Por último, y además de todos los edificios emblemáticos que erigió y proyectó Gaudí en Cataluña y en otros rincones de España, se presentó el programa en torno a la Casa Batlló Contemporary, que hizo que ayer y anteayer se hiciera un Mapping el 30 de enero y el 1 de febrero creado por United Visual Artists, así como la puesta en marcha de una sala de exposiciones dedicada al arte contemporáneo en la segunda planta, que es una invitación para que artistas multidisciplinares puedan reinterpretar el legado radical de Gaudí, sin olvidar el estudio botánico del monumento o la producción de una obra de teatro musical inspirada en la infancia del arquitecto de Reus.

Mapping Casa Batlló.

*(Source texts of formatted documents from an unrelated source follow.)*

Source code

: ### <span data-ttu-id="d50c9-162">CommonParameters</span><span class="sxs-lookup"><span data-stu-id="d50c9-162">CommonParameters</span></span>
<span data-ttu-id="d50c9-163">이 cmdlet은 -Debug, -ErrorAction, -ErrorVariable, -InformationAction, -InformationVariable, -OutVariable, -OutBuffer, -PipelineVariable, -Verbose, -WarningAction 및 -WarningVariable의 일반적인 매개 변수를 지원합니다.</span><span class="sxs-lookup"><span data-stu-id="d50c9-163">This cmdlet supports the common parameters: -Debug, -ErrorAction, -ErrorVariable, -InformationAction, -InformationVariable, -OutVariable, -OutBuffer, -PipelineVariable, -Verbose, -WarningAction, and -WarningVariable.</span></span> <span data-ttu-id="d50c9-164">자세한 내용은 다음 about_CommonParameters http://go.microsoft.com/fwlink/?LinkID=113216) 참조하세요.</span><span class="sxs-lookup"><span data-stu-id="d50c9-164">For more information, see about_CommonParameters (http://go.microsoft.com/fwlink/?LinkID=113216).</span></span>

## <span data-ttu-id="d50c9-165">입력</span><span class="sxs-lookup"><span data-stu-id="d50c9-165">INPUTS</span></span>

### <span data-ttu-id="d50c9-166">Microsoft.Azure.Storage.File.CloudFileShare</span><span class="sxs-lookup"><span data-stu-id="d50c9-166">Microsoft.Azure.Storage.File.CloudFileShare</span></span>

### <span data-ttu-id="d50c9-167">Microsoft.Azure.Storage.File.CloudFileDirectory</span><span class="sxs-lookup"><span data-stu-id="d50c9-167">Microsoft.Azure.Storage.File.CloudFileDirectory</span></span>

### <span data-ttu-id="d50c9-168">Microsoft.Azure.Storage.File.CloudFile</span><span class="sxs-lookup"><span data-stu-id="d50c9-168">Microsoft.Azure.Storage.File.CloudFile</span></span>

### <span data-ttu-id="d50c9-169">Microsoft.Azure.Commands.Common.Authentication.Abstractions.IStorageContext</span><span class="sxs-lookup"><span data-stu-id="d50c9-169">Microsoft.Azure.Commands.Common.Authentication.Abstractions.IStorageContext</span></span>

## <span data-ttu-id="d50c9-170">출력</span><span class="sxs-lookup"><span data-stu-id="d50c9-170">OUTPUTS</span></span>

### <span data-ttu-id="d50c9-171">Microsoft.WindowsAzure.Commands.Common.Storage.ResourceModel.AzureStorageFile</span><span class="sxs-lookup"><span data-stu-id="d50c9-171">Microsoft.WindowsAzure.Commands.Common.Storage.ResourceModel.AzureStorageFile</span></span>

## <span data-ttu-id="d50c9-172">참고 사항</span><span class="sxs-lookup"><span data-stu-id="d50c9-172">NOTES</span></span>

Fotografía: Cortesía Año Gaudí.

Gaudí y el Trencadis en la Casa Botines de León

Esta exposición, producida por World Monuments Fund y el Museo Casa Botines Gaudí, con el apoyo de American Express y la colaboración del Museo Nacional de Cerámica y Artes Suntuarias “González Martí”, presentará a partir del viernes 6 de febrero más de 60 piezas, 34 originales y 29 réplicas, que ilustran la evolución del trencadís en la obra de Gaudí. La muestra está comisariada por Mireia Freixa y Marta Saliné.

El mosaico de trencadís es una de las imágenes que mejor identifican la arquitectura de Antoni Gaudí.  En Cataluña y Valencia, desde la Edad Media, los muros se recubrían con azulejos de colores, un recurso de gran belleza y funcionalidad higiénica. En los años del modernismo, la arquitectura, gracias al uso adecuado de la ornamentación, representa la síntesis de todas las artes, creando una rica combinación de formas, volúmenes, texturas y también de colores.

Gaudí experimentó con todo tipo de materiales, en especial la cerámica, sustituyendo la visión regular de la tradicional tesela del mosaico por el fragmento resultado de un corte irregular. La rompe (“trenca” en catalán), de ahí la denominación de trencadís. A su alrededor, surgen un grupo numeroso de artesanos, industriales y albañiles –entre los que destacó el arquitecto Josep M. Jujol (1879-1949). Con todos ellos Gaudí compartió la riqueza creativa y la afición por el reciclaje de materiales.

Exposición 'Gaudí y el Trecandis'. Pere Vives. Triangle. Fotografía: Cortesía de Casa Botines de León.
Vista del montaje de 'Gaudí y el Trencadis'. Fotografía: Cortesía de Casa Botines de León.